- _DATA FOR REVIEW_:
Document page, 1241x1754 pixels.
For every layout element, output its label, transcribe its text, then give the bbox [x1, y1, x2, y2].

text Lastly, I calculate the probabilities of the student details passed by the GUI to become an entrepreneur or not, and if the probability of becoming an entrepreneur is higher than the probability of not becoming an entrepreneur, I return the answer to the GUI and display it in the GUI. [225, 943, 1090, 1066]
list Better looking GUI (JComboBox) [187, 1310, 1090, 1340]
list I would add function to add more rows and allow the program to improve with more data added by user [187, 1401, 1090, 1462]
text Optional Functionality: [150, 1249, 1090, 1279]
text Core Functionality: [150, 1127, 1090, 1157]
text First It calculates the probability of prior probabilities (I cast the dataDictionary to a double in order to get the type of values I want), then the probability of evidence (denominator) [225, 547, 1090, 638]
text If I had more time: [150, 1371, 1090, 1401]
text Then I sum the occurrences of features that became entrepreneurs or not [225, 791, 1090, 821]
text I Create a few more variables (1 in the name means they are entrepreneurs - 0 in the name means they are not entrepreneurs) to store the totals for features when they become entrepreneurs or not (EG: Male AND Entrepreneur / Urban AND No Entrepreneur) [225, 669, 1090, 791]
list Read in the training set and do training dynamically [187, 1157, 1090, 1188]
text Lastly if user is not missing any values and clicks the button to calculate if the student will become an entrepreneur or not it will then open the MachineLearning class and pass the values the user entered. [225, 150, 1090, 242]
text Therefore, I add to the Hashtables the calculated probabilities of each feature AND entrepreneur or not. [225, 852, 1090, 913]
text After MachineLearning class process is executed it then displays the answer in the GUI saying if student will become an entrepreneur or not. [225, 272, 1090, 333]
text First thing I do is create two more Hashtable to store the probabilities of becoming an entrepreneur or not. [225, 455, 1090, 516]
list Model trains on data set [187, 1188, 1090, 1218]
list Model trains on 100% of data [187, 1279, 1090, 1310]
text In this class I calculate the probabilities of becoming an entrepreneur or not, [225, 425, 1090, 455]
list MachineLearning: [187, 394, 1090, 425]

- _TASK TO CARRY OUT_: To complete this exercise, set down every line above exactly once more.

- _RESULT OF THIS TASK_:
Document page, 1241x1754 pixels.
For every layout element, output its label, transcribe its text, then give the bbox [x1, y1, x2, y2].

text Lastly, I calculate the probabilities of the student details passed by the GUI to become an entrepreneur or not, and if the probability of becoming an entrepreneur is higher than the probability of not becoming an entrepreneur, I return the answer to the GUI and display it in the GUI. [225, 943, 1090, 1066]
list Better looking GUI (JComboBox) [187, 1310, 1090, 1340]
list I would add function to add more rows and allow the program to improve with more data added by user [187, 1401, 1090, 1462]
text Optional Functionality: [150, 1249, 1090, 1279]
text Core Functionality: [150, 1127, 1090, 1157]
text First It calculates the probability of prior probabilities (I cast the dataDictionary to a double in order to get the type of values I want), then the probability of evidence (denominator) [225, 547, 1090, 638]
text If I had more time: [150, 1371, 1090, 1401]
text Then I sum the occurrences of features that became entrepreneurs or not [225, 791, 1090, 821]
text I Create a few more variables (1 in the name means they are entrepreneurs - 0 in the name means they are not entrepreneurs) to store the totals for features when they become entrepreneurs or not (EG: Male AND Entrepreneur / Urban AND No Entrepreneur) [225, 669, 1090, 791]
list Read in the training set and do training dynamically [187, 1157, 1090, 1188]
text Lastly if user is not missing any values and clicks the button to calculate if the student will become an entrepreneur or not it will then open the MachineLearning class and pass the values the user entered. [225, 150, 1090, 242]
text Therefore, I add to the Hashtables the calculated probabilities of each feature AND entrepreneur or not. [225, 852, 1090, 913]
text After MachineLearning class process is executed it then displays the answer in the GUI saying if student will become an entrepreneur or not. [225, 272, 1090, 333]
text First thing I do is create two more Hashtable to store the probabilities of becoming an entrepreneur or not. [225, 455, 1090, 516]
list Model trains on data set [187, 1188, 1090, 1218]
list Model trains on 100% of data [187, 1279, 1090, 1310]
text In this class I calculate the probabilities of becoming an entrepreneur or not, [225, 425, 1090, 455]
list MachineLearning: [187, 394, 1090, 425]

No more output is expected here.